Les décideurs et les pouvoirs publics devraient s’intéresser davantage à ceux, issus de la diversité, qui sont diplômés et qualifiés, explique le président de la Fondation Mozaïk et initiateur du sommet de l’inclusion économique le 29 novembre à Bercy.
photo : Samantha Hodeir
Vous organisez le premier sommet de l’inclusion économique, le 29 novembre, au ministère de l’Économie, en présence de Bruno Le Maire. Qu’en attendez-vous ?
Saïd Hammouche La croissance de demain ne peut pas se faire avec une partie de la population française, issue des banlieues populaires ou d’origine sociale et culturelle différente, restant en marge de la société. Celle-ci représente des forces vives dont une grande partie, contrairement aux idées reçues, a envie de réussir.

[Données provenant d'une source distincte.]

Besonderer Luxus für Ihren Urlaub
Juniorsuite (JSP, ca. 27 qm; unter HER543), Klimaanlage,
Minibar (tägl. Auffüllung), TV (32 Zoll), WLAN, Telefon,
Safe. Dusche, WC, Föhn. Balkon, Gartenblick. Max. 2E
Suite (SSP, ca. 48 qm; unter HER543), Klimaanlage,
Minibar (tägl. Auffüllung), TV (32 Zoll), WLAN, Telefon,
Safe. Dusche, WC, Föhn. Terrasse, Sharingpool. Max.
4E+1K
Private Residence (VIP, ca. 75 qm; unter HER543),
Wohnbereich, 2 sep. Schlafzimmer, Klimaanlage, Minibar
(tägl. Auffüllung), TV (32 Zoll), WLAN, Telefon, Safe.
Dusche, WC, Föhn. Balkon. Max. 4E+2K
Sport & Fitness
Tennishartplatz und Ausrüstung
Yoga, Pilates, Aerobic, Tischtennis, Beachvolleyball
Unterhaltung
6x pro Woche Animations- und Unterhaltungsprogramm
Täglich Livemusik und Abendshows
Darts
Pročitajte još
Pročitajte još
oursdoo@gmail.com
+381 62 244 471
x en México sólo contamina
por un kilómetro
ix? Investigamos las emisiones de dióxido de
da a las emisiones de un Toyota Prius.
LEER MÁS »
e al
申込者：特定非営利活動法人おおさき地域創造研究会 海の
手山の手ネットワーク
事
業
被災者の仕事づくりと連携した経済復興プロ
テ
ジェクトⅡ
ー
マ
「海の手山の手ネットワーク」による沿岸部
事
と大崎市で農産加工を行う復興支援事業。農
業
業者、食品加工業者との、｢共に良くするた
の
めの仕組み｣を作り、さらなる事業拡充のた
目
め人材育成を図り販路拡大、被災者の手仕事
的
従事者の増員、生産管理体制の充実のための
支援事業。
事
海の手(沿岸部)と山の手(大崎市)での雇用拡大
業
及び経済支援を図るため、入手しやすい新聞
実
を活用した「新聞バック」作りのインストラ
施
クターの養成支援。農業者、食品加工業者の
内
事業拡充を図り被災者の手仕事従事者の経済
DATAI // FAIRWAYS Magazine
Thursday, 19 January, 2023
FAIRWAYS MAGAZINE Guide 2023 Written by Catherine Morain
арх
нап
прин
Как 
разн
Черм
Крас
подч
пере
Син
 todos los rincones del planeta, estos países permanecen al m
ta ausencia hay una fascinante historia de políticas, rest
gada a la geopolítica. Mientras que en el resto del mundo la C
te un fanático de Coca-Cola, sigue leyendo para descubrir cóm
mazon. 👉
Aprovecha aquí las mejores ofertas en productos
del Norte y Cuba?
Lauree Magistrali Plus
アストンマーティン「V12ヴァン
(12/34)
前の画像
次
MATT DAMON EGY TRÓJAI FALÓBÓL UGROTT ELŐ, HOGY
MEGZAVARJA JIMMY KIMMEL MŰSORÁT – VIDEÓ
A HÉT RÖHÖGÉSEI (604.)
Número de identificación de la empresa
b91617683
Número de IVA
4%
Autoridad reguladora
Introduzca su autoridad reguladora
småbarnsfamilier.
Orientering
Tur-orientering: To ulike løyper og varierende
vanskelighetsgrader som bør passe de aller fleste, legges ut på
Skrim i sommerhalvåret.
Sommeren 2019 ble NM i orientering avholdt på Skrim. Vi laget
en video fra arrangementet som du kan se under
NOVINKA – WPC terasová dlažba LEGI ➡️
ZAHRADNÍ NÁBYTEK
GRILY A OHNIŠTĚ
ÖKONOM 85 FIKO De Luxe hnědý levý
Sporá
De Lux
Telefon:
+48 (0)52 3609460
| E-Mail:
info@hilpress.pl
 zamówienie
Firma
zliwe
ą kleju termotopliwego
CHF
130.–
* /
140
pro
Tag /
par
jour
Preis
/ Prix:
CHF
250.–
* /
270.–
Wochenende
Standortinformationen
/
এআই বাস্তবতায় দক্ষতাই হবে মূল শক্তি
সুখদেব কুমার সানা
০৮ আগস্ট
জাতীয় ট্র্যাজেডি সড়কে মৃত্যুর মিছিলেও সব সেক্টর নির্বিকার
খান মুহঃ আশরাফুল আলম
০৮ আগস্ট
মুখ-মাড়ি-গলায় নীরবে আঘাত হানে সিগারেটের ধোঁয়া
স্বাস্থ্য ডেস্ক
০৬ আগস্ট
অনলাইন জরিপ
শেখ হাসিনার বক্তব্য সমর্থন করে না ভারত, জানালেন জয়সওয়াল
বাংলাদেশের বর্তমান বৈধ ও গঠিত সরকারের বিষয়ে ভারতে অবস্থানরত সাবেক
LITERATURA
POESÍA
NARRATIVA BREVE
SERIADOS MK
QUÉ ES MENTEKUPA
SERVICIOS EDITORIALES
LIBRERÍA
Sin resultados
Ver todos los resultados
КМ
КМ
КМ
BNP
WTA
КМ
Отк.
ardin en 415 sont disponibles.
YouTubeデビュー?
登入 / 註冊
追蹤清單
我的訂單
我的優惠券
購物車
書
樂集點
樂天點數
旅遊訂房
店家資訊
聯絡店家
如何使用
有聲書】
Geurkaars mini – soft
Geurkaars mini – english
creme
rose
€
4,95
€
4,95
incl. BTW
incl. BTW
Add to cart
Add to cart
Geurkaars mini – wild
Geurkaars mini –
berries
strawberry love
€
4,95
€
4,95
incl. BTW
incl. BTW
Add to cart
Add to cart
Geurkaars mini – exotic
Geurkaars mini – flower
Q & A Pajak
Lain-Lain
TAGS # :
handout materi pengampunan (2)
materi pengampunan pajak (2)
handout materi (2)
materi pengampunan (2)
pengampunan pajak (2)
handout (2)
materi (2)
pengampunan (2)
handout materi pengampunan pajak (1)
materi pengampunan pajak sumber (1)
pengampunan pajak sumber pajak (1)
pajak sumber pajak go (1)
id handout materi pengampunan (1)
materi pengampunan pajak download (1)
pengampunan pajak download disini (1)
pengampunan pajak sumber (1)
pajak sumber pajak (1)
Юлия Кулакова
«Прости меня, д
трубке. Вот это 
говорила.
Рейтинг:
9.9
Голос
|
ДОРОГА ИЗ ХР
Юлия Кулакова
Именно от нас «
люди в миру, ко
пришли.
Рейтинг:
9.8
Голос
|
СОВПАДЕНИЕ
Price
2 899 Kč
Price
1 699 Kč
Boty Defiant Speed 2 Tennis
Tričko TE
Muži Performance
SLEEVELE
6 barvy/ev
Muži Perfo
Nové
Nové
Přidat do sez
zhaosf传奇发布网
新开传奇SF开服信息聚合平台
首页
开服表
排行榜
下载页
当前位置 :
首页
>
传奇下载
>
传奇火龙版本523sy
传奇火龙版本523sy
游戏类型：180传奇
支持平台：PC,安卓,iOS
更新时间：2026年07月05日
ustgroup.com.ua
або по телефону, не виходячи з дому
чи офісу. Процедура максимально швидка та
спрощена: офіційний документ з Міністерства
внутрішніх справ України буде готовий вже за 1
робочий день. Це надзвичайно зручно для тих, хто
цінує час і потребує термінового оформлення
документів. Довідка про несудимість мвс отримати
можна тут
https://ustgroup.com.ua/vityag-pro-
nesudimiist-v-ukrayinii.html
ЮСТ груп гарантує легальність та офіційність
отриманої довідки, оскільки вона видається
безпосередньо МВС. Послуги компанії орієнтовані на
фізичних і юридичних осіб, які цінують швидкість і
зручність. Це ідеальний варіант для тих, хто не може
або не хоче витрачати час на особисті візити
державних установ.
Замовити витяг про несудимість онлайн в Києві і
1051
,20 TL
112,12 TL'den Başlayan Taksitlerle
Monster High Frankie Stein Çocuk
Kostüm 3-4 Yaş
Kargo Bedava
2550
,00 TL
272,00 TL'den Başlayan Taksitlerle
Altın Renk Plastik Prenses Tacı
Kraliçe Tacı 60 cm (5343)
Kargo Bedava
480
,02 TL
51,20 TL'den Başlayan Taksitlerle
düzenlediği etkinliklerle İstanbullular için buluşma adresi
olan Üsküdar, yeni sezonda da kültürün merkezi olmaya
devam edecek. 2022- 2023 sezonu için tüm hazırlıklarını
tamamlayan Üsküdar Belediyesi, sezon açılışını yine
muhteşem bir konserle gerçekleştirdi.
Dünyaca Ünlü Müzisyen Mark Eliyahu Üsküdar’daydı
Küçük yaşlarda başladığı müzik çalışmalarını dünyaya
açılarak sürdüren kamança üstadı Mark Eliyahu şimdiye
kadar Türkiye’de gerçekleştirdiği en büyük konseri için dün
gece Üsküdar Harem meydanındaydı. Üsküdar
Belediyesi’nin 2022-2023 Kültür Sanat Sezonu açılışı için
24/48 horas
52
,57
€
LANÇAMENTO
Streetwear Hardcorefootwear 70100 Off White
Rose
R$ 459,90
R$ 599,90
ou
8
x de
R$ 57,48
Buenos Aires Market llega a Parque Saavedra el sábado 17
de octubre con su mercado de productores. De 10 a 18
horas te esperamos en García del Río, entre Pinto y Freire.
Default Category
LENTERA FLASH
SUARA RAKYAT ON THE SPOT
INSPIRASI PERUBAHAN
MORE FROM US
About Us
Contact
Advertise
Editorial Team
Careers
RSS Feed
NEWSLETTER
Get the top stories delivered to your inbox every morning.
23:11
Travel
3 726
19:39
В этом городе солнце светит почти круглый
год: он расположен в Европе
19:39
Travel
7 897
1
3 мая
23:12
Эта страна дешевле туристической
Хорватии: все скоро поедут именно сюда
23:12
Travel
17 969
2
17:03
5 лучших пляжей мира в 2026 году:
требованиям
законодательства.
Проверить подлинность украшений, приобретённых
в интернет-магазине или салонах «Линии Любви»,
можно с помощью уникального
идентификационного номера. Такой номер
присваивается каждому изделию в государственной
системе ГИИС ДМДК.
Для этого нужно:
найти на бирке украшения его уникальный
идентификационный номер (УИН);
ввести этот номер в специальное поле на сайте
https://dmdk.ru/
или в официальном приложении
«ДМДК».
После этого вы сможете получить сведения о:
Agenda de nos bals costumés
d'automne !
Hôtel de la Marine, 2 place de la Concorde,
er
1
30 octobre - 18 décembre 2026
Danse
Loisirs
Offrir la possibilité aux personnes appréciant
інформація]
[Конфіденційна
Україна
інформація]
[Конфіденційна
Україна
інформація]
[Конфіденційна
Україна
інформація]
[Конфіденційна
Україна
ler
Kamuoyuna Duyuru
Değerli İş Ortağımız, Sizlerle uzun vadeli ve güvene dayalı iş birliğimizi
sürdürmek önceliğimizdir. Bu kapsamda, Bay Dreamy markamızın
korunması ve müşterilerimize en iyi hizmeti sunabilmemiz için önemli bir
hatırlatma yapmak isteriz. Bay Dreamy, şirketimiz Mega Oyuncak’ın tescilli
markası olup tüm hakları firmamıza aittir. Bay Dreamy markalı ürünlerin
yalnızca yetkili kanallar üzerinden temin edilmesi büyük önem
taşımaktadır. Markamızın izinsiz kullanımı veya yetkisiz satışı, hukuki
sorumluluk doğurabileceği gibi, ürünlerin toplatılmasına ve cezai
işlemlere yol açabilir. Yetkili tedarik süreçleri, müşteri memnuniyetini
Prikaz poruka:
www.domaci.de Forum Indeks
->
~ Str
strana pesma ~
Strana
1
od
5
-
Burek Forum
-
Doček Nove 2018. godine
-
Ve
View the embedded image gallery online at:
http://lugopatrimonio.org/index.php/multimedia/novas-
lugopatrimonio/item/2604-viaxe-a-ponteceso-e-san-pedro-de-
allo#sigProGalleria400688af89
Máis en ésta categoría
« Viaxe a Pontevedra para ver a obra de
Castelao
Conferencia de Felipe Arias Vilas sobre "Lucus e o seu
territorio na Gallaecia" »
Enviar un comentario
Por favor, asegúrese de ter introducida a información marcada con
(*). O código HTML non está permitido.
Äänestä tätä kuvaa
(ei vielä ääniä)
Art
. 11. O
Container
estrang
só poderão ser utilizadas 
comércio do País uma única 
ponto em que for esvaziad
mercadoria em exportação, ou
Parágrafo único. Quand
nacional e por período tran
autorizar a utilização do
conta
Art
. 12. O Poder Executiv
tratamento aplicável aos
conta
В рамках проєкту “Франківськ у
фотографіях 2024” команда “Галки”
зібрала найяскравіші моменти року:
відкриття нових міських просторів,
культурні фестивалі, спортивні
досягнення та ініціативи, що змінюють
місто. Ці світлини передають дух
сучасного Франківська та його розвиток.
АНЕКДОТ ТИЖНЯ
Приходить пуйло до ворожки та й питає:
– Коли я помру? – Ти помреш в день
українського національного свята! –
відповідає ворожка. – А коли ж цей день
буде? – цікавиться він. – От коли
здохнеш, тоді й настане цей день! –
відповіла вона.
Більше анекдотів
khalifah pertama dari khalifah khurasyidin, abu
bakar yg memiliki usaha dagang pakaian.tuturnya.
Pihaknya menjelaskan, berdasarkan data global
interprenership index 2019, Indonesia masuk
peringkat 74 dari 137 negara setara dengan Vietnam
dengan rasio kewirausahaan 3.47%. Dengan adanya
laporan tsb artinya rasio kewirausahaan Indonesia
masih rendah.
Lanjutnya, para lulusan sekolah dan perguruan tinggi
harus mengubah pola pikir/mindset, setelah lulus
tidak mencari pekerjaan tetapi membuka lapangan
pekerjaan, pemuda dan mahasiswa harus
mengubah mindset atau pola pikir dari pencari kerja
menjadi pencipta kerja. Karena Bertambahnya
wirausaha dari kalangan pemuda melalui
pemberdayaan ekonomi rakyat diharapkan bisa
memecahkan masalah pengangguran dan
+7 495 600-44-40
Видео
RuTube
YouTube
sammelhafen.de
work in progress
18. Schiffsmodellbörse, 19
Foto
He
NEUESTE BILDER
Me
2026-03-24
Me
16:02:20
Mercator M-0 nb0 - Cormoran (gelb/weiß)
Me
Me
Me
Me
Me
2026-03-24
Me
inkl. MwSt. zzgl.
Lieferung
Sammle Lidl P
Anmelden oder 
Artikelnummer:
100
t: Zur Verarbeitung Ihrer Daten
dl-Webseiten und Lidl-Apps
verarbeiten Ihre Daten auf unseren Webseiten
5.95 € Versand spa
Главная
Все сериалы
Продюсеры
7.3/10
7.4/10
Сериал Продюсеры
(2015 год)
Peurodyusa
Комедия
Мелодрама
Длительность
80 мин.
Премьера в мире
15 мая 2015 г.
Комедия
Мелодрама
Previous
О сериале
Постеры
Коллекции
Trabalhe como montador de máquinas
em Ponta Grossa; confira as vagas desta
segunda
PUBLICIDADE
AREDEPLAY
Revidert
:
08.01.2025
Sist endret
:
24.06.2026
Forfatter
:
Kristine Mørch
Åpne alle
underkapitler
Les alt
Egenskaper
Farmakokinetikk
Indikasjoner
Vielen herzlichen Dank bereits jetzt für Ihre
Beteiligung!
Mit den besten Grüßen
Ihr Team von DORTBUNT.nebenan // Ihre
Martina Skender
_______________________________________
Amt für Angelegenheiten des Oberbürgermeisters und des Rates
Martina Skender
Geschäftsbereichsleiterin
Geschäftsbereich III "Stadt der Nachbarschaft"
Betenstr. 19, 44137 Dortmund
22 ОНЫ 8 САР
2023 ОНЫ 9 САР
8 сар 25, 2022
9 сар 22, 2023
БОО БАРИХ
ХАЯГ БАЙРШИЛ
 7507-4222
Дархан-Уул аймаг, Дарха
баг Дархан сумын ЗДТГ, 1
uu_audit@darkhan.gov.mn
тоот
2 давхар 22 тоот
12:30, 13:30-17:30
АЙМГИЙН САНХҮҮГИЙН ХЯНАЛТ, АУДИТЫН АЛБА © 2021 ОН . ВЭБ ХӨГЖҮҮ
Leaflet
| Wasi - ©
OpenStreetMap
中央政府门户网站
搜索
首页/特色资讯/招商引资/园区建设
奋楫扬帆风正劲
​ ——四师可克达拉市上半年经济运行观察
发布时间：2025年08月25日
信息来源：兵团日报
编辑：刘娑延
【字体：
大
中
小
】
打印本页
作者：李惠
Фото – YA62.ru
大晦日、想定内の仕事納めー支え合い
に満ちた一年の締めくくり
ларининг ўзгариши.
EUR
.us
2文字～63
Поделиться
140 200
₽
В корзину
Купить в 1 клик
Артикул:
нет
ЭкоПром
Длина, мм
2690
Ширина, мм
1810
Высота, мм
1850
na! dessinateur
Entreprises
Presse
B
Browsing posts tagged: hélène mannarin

Il y a urgence à s’intéresser à ceux qui sont disponibles, qualifiés et diplômés, mais qui ne trouvent ni emploi ni responsabilités dans les organisations. C’est un enjeu de justice sociale. J’ai fondé le cabinet de recrutement Mozaïk RH parce que j’entendais les dirigeants d’entreprise prétendre qu’il n’y avait pas de talents ni de personnes compétentes en banlieue. Nous avons contribué à placer plus de 10 000 personnes. La mobilisation des entreprises et des pouvoirs publics doit désormais s’amplifier. Le 29 novembre, c’est l’occasion de donner un coup d’accélérateur pour prendre le sujet à bras-le-corps afin d’avoir une société non pas qui exclut mais qui inclut.
Autrefois, on parlait de discrimination positive, aujourd’hui d’inclusion économique…
S. D. Ce n’est pas une évolution sémantique ou philosophique. Il ne s’agit pas de mettre des quotas de Noirs et d’Arabes pour garantir davantage de diversité. Nous avons toujours considéré que l’approche ethnique n’était pas la bonne. Notre politique de l’emploi reste sur une vision datant des années 1970 qui cible les publics les plus en difficulté, les personnes handicapées ou les chômeurs de longue durée. Il est, bien sûr, fondamental de s’occuper de ces publics. Mais on n’apporte pas de réponses concrètes à ceux qui sont qualifiés, en croyant qu’ils vont trouver par eux-mêmes un emploi. Or, quand on habite un quartier dit « sensible », on n’a pas de réseau. Des jeunes ont cru en la méritocratie en faisant des études supérieures, et ils se retrouvent inscrits durablement à Pôle emploi. Ce n’est ni normal, ni juste.
A quels freins auxquels se heurtent-ils ?
S. D. Quand on parle du chômage des jeunes de banlieue, on renvoie souvent la responsabilité sur ceux-ci en expliquant qu’ils n’ont pas envie de travailler. Près de 90% des recruteurs ne sont pas formés au recrutement inclusif. Forcément, ils ont des biais. On préfère celui que l’on connaît, dans son réseau, sa catégorie sociale ou son école, à celui qui a suivi un autre parcours. Résultat, les organisations recrutent des clones. Il faut donc agir sur les deux cibles. Les recruteurs, d’abord, afin de leur faire prendre conscience qu’il existe un autre vivier de talents. Pour des postes d’exécution, on n’a pas nécessairement besoin de diplômés des meilleures écoles de commerce. Les jeunes, ensuite, pour leur apprendre les attendus des processus de recrutement sur les métiers de demain.
De nombreux dispositifs pour lutter contre les discriminations à l’embauche ont déjà été lancés. Ont-ils fonctionné ?Oui, la plupart d’entre eux. Mais quel est leur impact ? Il ne suffit pas d’embaucher une poignée de jeunes pour que les choses changent. L’enjeu, désormais, est de faire système, et de modifier en profondeur le processus de recrutement ou bien d’avoir une action tellement forte que le système puisse lui-même intégrer naturellement toutes ces compétences. Nous devons identifier les entreprises qui sont capables de raconter ce qu’elles ont fait en matière de diversité et d’inclusion. Elles ne sont pas majoritaires, mais il y en a de plus en plus.